The fish spa experience
This is apparently something not many discovered yet. In fact, I would claim that our group might be the first one to truly try out the fish spa experience Wadi Shab offers.
At the moment, it’s free.
From the drop off point and after a 10-minute walk, two smaller pools welcome you. The water is crystal clear while several huge rocks sit right at the middle of the larger pool. The larger pool, to my estimate, can accommodate about 15 people with a little leg room to swim around without bumping into each other.
Since we brought along with us swimming googles, we discovered that the pool was home to a school of fish. And they are the kinds that love to snip into your dead skin.
We discovered the secret of the fish pool by accident. After 10 minutes of lounging in the water, one of our group member shrieked. She said something nibbled on her feet. It was followed by another loud shrieked and a giggly laugh.
There were six of us dipped in the water. We told everyone not to move and the fish began working.

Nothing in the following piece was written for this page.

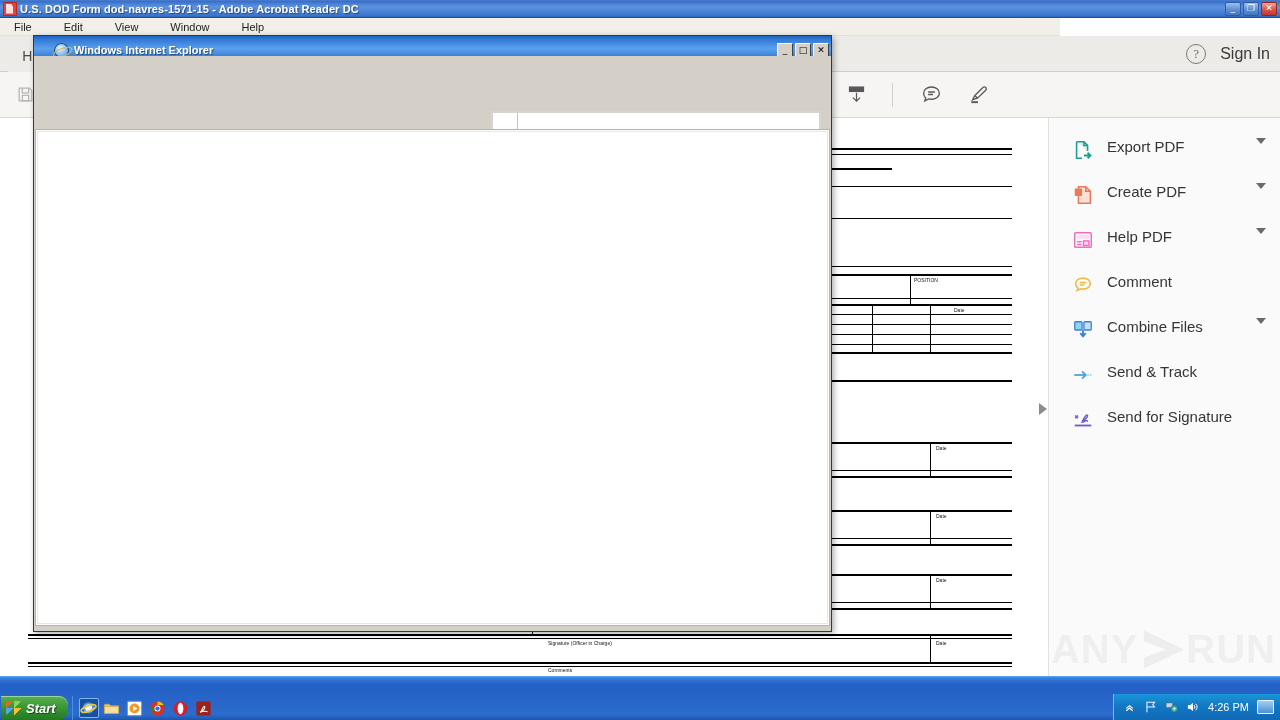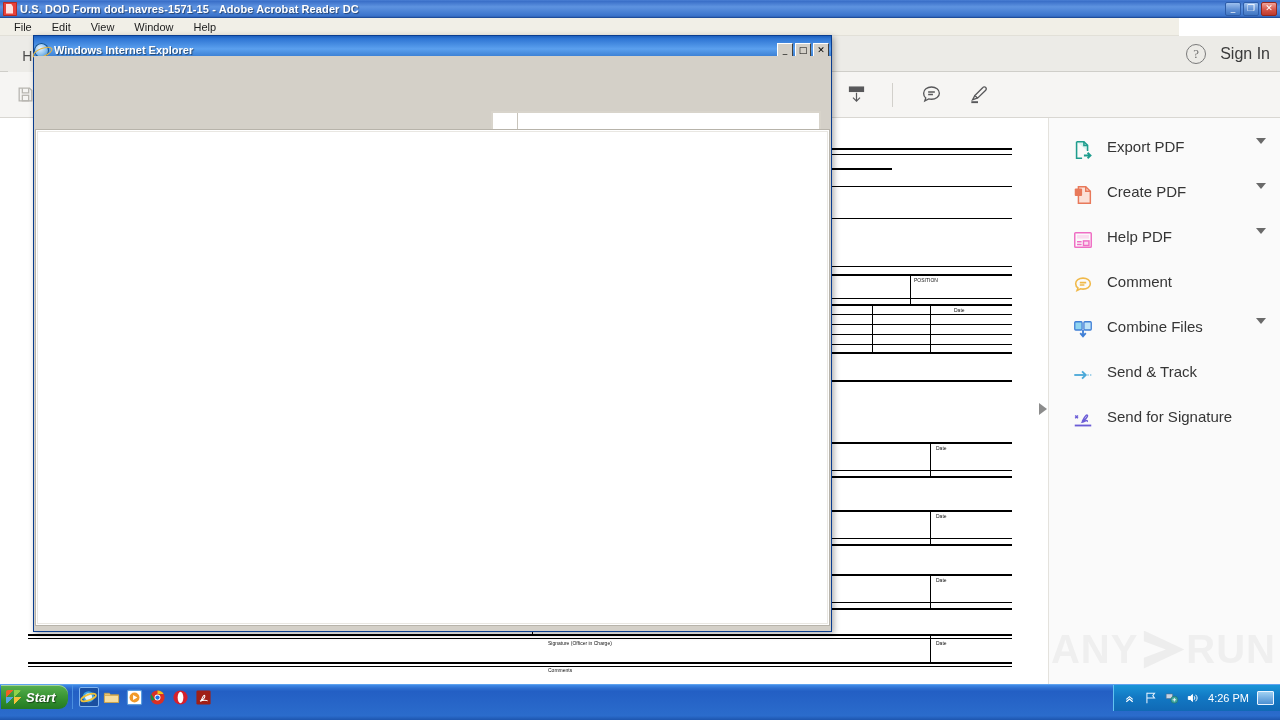"File" .ac-menubar { gap: 4px -> 16px; width: 1179px -> 1060px }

With the dead skin now softened by the water, the fish came in droves. And for what seemed to be 30-minutes, they snip and nibbled while we were happy of the discovery.
As more tourists flood in and walk towards the farthest corner of the Wadi Shab, many passersby looked at us confused.
All in all, for us, it was the best spot in all of Wadi Shab.

Safety, cleaning measures needed
Wadi Shab today is far from shabby.
It is a destination full of different activities and attractions. But we noted two incidents where people almost drowned while swimming.
What some people didn’t realise is that the pools of Wadi Shab are not like your regular swimming pools. Many of the swimming areas vary in depth and it is for lack of knowledge why near-drowning incidents happened.
Although there are plenty of reminders everywhere to take precaution while swimming or exploring the area, they were mostly written in Arabic. An English translation would be a welcome clarification to what people should remember.
It is also saddening to see that garbage is just thrown everywhere. A cave near the main swimming area became home to plastic bottles and paper wrappers and I doubt somebody will ever come to clean after them.
Wadi Shab holds many potentials for development. For sure, it will continue to receive hundreds of visitors in the coming months. I just hope that travelers and tourists will be responsible enough and clean after themselves.
With tourism becoming a significant contributor into Oman’s economy, it is wise to protect and preserve the destinations that people truly love.